# [TASK STATEMENT]
Please reproduce every line of the records below word for word, omitting the pictures.

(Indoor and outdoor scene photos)
▼
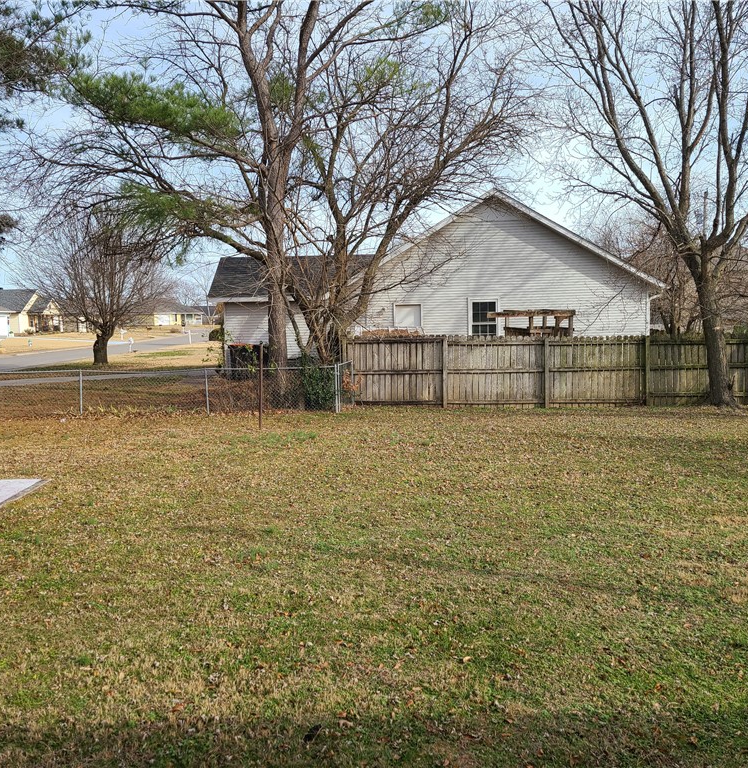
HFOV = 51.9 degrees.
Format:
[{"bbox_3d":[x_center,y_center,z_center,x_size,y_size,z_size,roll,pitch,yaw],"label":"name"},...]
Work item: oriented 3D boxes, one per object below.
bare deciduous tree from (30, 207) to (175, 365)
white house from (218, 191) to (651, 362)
[{"bbox_3d":[-13.037,-4.546,37.045,6.800,7.350,6.600,-1,5,0],"label":"bare deciduous tree"},{"bbox_3d":[2.267,-4.351,34.452,16.700,6.250,13.000,-1,5,0],"label":"white house"}]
▲
# [EXERCISE RESULT]
HFOV = 51.9 degrees.
Format:
[{"bbox_3d":[x_center,y_center,z_center,x_size,y_size,z_size,roll,pitch,yaw],"label":"name"},...]
Work item: oriented 3D boxes, one per object below.
bare deciduous tree from (30, 207) to (175, 365)
white house from (218, 191) to (651, 362)
[{"bbox_3d":[-13.037,-4.546,37.045,6.800,7.350,6.600,-1,5,0],"label":"bare deciduous tree"},{"bbox_3d":[2.267,-4.351,34.452,16.700,6.250,13.000,-1,5,0],"label":"white house"}]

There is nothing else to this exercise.